- [Requirement]:
Reproduce each line of the entries below verbatim, keeping every character as it appears.

- [Given data]:
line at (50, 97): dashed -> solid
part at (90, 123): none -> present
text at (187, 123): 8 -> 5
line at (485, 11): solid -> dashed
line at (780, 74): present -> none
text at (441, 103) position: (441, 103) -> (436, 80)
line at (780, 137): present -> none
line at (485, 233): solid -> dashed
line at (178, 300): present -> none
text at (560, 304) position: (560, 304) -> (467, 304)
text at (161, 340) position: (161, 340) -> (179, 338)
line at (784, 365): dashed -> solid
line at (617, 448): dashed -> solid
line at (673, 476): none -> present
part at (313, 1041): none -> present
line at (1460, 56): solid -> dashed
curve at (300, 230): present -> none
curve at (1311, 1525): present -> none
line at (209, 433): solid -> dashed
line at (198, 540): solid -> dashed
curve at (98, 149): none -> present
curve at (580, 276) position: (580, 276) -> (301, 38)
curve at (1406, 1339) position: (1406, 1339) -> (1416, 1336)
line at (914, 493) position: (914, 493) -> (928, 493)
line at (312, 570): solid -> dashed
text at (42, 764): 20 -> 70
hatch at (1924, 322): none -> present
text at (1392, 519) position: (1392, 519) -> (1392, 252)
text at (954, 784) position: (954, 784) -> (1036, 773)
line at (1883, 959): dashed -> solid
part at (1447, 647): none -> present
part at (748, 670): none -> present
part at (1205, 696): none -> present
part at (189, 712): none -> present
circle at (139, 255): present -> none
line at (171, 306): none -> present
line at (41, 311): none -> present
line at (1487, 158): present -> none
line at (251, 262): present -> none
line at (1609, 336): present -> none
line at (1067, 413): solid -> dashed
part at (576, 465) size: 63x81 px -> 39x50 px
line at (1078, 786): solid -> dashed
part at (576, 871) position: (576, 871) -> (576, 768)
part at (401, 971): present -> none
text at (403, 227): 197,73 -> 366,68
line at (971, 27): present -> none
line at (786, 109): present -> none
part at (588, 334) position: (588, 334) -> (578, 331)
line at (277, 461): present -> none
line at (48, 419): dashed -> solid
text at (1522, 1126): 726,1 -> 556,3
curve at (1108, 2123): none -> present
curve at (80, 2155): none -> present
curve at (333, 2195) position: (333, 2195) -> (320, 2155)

- [Full output]:
line at (50, 97): dashed -> solid
part at (90, 123): none -> present
text at (187, 123): 8 -> 5
line at (485, 11): solid -> dashed
line at (780, 74): present -> none
text at (441, 103) position: (441, 103) -> (436, 80)
line at (780, 137): present -> none
line at (485, 233): solid -> dashed
line at (178, 300): present -> none
text at (560, 304) position: (560, 304) -> (467, 304)
text at (161, 340) position: (161, 340) -> (179, 338)
line at (784, 365): dashed -> solid
line at (617, 448): dashed -> solid
line at (673, 476): none -> present
part at (313, 1041): none -> present
line at (1460, 56): solid -> dashed
curve at (300, 230): present -> none
curve at (1311, 1525): present -> none
line at (209, 433): solid -> dashed
line at (198, 540): solid -> dashed
curve at (98, 149): none -> present
curve at (580, 276) position: (580, 276) -> (301, 38)
curve at (1406, 1339) position: (1406, 1339) -> (1416, 1336)
line at (914, 493) position: (914, 493) -> (928, 493)
line at (312, 570): solid -> dashed
text at (42, 764): 20 -> 70
hatch at (1924, 322): none -> present
text at (1392, 519) position: (1392, 519) -> (1392, 252)
text at (954, 784) position: (954, 784) -> (1036, 773)
line at (1883, 959): dashed -> solid
part at (1447, 647): none -> present
part at (748, 670): none -> present
part at (1205, 696): none -> present
part at (189, 712): none -> present
circle at (139, 255): present -> none
line at (171, 306): none -> present
line at (41, 311): none -> present
line at (1487, 158): present -> none
line at (251, 262): present -> none
line at (1609, 336): present -> none
line at (1067, 413): solid -> dashed
part at (576, 465) size: 63x81 px -> 39x50 px
line at (1078, 786): solid -> dashed
part at (576, 871) position: (576, 871) -> (576, 768)
part at (401, 971): present -> none
text at (403, 227): 197,73 -> 366,68
line at (971, 27): present -> none
line at (786, 109): present -> none
part at (588, 334) position: (588, 334) -> (578, 331)
line at (277, 461): present -> none
line at (48, 419): dashed -> solid
text at (1522, 1126): 726,1 -> 556,3
curve at (1108, 2123): none -> present
curve at (80, 2155): none -> present
curve at (333, 2195) position: (333, 2195) -> (320, 2155)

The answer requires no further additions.